Metadata-Version: 2.1
Name: dotplotlib
Version: 0.1.3
Summary: A basic extension library for creating strip plots or dot charts w/ matplotlib + seaboard
Home-page: https://github.com/jl33-ai/dotplotlib
Author: Justin Lee
Author-email: justinkhlee27@gmail.com
Classifier: Development Status :: 3 - Alpha
Classifier: Intended Audience :: Developers
Classifier: Programming Language :: Python :: 3
Classifier: Programming Language :: Python :: 3.7
Classifier: Programming Language :: Python :: 3.8
Classifier: License :: OSI Approved :: MIT License
Classifier: Operating System :: OS Independent
Requires-Python: >=3.6
Description-Content-Type: text/markdown
License-File: LICENSE
Requires-Dist: pandas
Requires-Dist: matplotlib
Requires-Dist: seaborn

![](/demos/daterange.png)

*Great things come in tiny packages*. A bare minimum extension library with the sole aim of providing a dot plot (aka strip plot/dot chart)
- Designed to work with `matplotlib` and `seaborn`.
- Provides a simple yet powerful interface for visualizing data distributions, frequencies and categories.

# installation

```text
pip install dotplotlib
```

# basic usage

`dotplotlib` can be used to generate dot charts with minimal code.
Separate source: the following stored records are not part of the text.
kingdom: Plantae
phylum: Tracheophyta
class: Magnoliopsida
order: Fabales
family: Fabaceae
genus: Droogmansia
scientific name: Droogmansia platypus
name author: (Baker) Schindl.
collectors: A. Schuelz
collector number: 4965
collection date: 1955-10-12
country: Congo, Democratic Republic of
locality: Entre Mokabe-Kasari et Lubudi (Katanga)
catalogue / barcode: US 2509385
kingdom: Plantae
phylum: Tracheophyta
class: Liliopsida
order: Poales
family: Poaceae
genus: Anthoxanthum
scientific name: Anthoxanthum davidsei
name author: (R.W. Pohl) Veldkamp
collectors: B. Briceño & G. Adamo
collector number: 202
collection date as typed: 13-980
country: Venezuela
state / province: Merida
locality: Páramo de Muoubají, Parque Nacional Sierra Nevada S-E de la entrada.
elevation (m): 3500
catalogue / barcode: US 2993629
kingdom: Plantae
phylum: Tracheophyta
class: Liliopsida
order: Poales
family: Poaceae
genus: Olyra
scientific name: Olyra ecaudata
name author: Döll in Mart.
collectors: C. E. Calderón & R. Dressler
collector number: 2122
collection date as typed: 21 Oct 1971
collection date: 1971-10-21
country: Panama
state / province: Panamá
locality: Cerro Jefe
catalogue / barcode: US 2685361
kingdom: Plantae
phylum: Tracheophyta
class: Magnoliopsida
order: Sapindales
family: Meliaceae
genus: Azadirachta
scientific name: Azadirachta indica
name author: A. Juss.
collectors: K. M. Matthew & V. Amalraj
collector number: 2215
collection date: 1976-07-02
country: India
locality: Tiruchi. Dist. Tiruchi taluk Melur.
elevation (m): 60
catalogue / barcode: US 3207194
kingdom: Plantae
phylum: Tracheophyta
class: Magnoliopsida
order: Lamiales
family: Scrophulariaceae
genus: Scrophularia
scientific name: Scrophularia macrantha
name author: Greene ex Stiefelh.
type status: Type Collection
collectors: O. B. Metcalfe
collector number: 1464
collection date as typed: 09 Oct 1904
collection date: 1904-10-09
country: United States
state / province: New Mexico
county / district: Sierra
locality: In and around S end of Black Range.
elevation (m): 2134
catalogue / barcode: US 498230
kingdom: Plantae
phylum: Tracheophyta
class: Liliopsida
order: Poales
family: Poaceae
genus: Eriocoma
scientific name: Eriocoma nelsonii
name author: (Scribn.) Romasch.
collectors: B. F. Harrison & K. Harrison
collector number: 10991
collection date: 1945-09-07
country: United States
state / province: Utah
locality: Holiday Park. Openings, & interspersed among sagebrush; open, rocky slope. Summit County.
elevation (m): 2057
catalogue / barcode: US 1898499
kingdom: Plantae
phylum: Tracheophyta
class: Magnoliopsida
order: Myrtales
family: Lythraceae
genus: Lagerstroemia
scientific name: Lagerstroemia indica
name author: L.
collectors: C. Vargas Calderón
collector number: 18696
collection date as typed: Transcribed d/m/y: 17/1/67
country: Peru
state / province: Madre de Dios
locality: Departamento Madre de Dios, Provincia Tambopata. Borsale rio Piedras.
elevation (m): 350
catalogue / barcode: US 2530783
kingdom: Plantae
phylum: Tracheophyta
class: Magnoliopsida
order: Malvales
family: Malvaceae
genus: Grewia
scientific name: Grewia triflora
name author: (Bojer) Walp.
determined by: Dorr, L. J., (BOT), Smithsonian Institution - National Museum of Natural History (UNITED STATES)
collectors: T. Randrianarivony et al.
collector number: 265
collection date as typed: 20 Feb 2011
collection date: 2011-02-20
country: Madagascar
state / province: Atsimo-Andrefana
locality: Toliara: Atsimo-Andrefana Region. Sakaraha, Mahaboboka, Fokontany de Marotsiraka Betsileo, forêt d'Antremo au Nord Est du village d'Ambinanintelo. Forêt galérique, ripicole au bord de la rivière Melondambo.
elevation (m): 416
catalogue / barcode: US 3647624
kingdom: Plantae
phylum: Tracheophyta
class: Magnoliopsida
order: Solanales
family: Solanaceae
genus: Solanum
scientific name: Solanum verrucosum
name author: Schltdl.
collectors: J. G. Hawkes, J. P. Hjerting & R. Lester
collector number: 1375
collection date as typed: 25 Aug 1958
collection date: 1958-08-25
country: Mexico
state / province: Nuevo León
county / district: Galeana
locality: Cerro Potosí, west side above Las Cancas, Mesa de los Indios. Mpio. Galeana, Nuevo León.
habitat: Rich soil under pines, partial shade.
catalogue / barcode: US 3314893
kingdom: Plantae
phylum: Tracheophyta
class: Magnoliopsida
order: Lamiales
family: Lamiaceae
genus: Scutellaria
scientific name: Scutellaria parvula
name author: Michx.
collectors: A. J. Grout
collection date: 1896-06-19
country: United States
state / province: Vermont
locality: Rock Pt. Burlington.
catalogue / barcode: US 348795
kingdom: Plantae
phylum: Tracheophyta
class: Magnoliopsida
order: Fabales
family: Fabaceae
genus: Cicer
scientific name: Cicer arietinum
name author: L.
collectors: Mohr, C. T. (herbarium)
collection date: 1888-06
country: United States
Here are some basic examples

### Example 1: Simple Dot Chart

`.dotchart` returns `x` and `y` lists that can be inputted straight into `matplotlib` or `seaborn` scatterplots. 

```python
from dotplotlib import dotchart
import matplotlib.pyplot as plt

# Data preparation
data = {'size': [1, 2, 3, 4, 5, 6]}

# Generate dot chart data
x, y = dotchart(data['size'])

# Plot
plt.scatter(x, y)
plt.show()
```

### Example 2: Dot Chart with Color Mapping

Returns an extra `c` list that should be passed into the `c=` parameter if using `matplotlib` or `hue=` if using `seaborn`. 

```python
from dotplotlib import dotchart
import matplotlib.pyplot as plt

# Data preparation
data = {'size': [1, 2, 3, 4, 5, 6], 'rating': [3, 2, 5, 4, 3, 6]}

# Generate dot chart data with color mapping
x, y, c = dotchart(data['size'], color_by=data['rating'])

# Plot with color mapping
plt.scatter(x, y, c=c, cmap='viridis')
plt.colorbar()
plt.xlabel('Size')
plt.ylabel('Number')
plt.title('Mushroom Size Count Colored by Rating')
plt.show()
```

### Example 3: Using `make_dotchart` for Simplified Plotting

Instead of just giving you `x, y` data to make the plot yourself, `make_dotplot()` actually generates the plot. 

```python
from dotplotlib import make_dotchart

# Data preparation
test_df = {'size': [1, 2, 3, 4, 5, 6], 'rating': [3, 2, 5, 4, 3, 6]}

# Create a dot chart with additional customization
make_dotchart(test_df['size'], color_by=test_df['rating'], dot_size=40, theme='gnuplot2')
```

---

# preset themes

### `custom:lavender`

![](/demos/lavender.png)

### `cmap`

Any cmap value supported by matplotlib ([see here](https://matplotlib.org/stable/users/explain/colors/colormaps.html)) will work when passed into `theme='viridis'`.

**viridis:**

![](/demos/default.png)

**gnuplot:**

![](/demos/gnuplot.png)

---

# features

- generate strip plots/dot charts by exploiting `matplotlib/seaborn` scatterplots
- supports any cmap color profile
- the data can be automatically sorted for better visualization, especially when using color mapping.
- accepts both list and pandas.Series as input data.
- set custom labels, titles, and dot sizes for your charts.